But this is no static gaze observing the passage of time. The layering of voices, the introduction of elements from the cultural contexts from which the images originate, articulate a precise gesture. All the elements touch on the boundary between the intelligible and the unintelligible, the poetic and the categorical, the image and the word. There is no trace of any ethnographic work in the sense of documentary language. The materials play between the cinematic and the sonorous.

The tranquility evoked by Seidl’s images is fragile. Woven into it is the connection between space and history, between violence and the passing of time.

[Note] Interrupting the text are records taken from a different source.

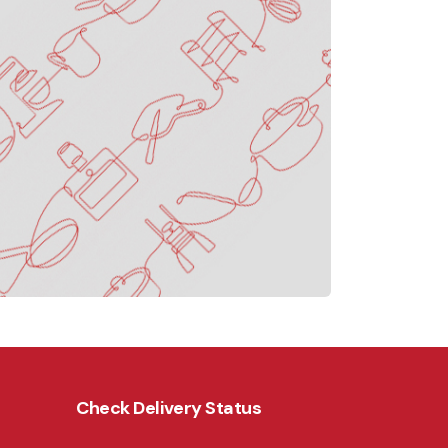
Check Delivery Status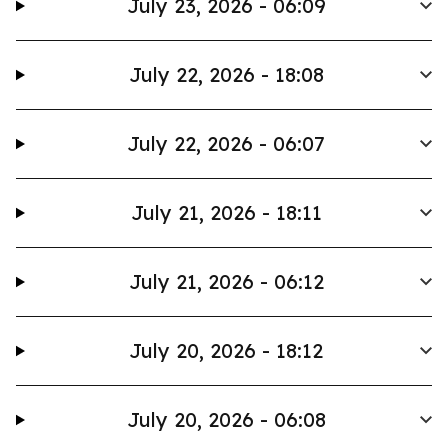
July 23, 2026 - 06:09
July 22, 2026 - 18:08
July 22, 2026 - 06:07
July 21, 2026 - 18:11
July 21, 2026 - 06:12
July 20, 2026 - 18:12
July 20, 2026 - 06:08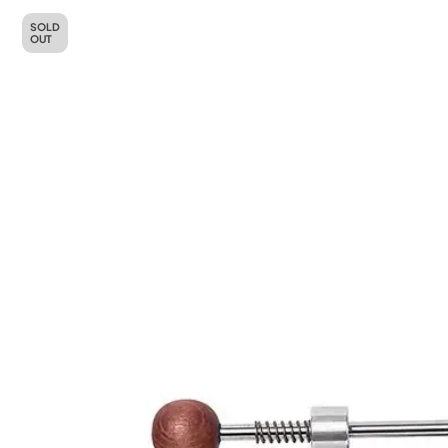
SOLD
OUT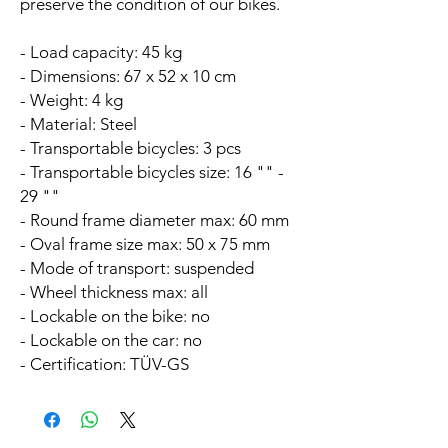
preserve the condition of our bikes.
- Load capacity: 45 kg
- Dimensions: 67 x 52 x 10 cm
- Weight: 4 kg
- Material: Steel
- Transportable bicycles: 3 pcs
- Transportable bicycles size: 16 "" -
29 ""
- Round frame diameter max: 60 mm
- Oval frame size max: 50 x 75 mm
- Mode of transport: suspended
- Wheel thickness max: all
- Lockable on the bike: no
- Lockable on the car: no
- Certification: TÜV-GS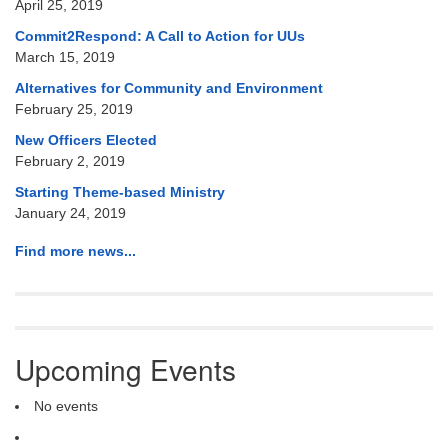
April 25, 2019
Commit2Respond: A Call to Action for UUs
March 15, 2019
Alternatives for Community and Environment
February 25, 2019
New Officers Elected
February 2, 2019
Starting Theme-based Ministry
January 24, 2019
Find more news...
Upcoming Events
No events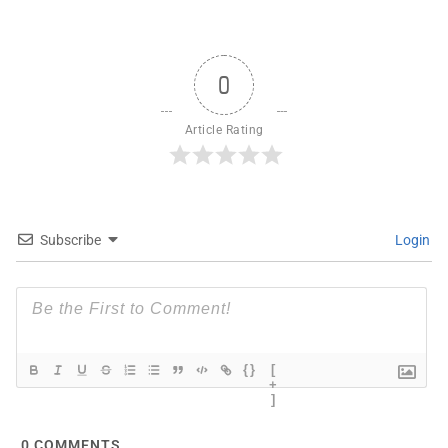
0
Article Rating
Subscribe
Login
{}
[
+
]
0
COMMENTS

Seidl works with compositions, with triptychs and fragmentations of visual space. This orients her to a perception in which the acoustic and the visual neither mirror one another nor complement one another in a continuity in order to show things “as they are.” This play allows for a word to appear on the horizon through its composition, allows the sense of the word jinn to appear along the texture so that it acquires meaning. From the horizon we reach the body of this word, in which it echoes and exists.
This is a material cinematic philology, in which the body is no predetermined vessel of meaning. The body is the medium in which not only horizon and language flow together and are expressed, but in which the word, which becomes sound, exists – and is more than landscape. We can recognize the traces of war and power on it and its horizon. The tranquility evoked by Seidl’s images is fragile. Woven into it is the connection between space and history, between violence and the passing of time.

It is in this border language that the mythological figures of the jinn turn up–but their appearance is not an act of translation, but touches the membranes that seem to separate word from space.